石地みかん 特徴

甘さと濃厚さが際立つ果物、石地みかん。その名前を聞くだけで、口の中に広がるジューシーな甘みと思わず微笑んでしまうような濃厚な味わいが思い浮かびませんか?石地みかんは、一般的なみかんとは一線を画す独自の魅力を持ち、多くの人々に愛されています。ここでは、その特徴や美味しさの秘密に迫ります。石地みかんがどのようにしてその名を轟かせるようになったのか、その裏側にあるストーリーと共に、存分に楽しんでみましょう。

石地(いしじ)の歴史

「石地温州」は広島県安芸郡倉橋町の石地冨司清が1967年に自身の畑で「杉山温州」の苗木から発見した、成長力のある独自の樹種です。

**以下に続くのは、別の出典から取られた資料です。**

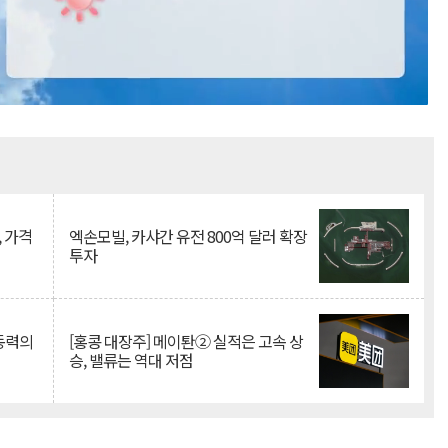
Mute
, 가격
엑손모빌, 카샤간 유전 800억 달러 확장
투자
 동력의
[홍콩 대장주] 메이퇀② 실적은 고속 상
승, 밸류는 역대 저점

1991年から始まった「広島フルーツ優良系統育成事業」の調査によれば、浮皮が見られず、味も優れていたことから1997年には優良品種として登録出願され、2000年に登録されました。2000年の登録時には品種の権利は広島県果実農業協同組合連合会が保有していましたが、2011年には育成者権が消滅し、苗木は広く市場に出回っています。

石地(いしじ)の特色

「石地温州」の果実は、外見は一般的な温州みかんと似ていますが、扁球形で果皮が濃い橙色をしています。最大の特色は、浮皮がほとんど発生しない点であり、そのためじっくりと樹上で完熟させることが可能です。その結果、糖度が高くなりやすいという良さがあります。さらに、「石地温州」の糖組成はフラクトース(果糖)の割合が高く、シュークロース(蔗糖)の割合が低い特徴があります。これにより、食べた際にフラクトースはシュークロースよりも約1.7倍も甘く感じるため、同じ糖度であってもより甘みを強く感じることができます。果皮は濃橙色で、油胞の大きさと密度は中程度、凹凸は平滑、果面はやや滑らかで、果皮の厚みと果皮歩合も中程度、剥皮は容易です。じょうのう膜は柔らかく、さじょうの形と大きさは中、色は濃橙色です。果汁量は中程度、甘味はやや強く、酸味と香りのバランスも中程度、種子はなく、胚は多胚です。発芽期と開花期は早く、成熟期は中程度で、育成地では11月中旬から下旬です。隔年結果性はやや高く、浮き皮果の発生は非常に少なく、裂果は発生せず、貯蔵性は中程度です。

主要な生産地とその生産量と収穫時期

令和元年産特産果樹生産動態等調査によれば、2019年における「石地温州」の栽培規模は全国で736ヘクタールに達しました。これは全国の温州みかんの栽培面積の約2.4%を占めています。この品種の主要生産地は広島県で、国全体の3割以上に相当する271ヘクタールを占有しています。その後に続くのは愛媛県、和歌山県、佐賀県です。2011年には育成者権が消滅し、全国の様々なみかん生産地で広く栽培されています。「石地温州」の収穫は、早い地域では11月中旬から始まり、12月末まで続きます。出荷のピークは12月上旬から下旬にかけて訪れます。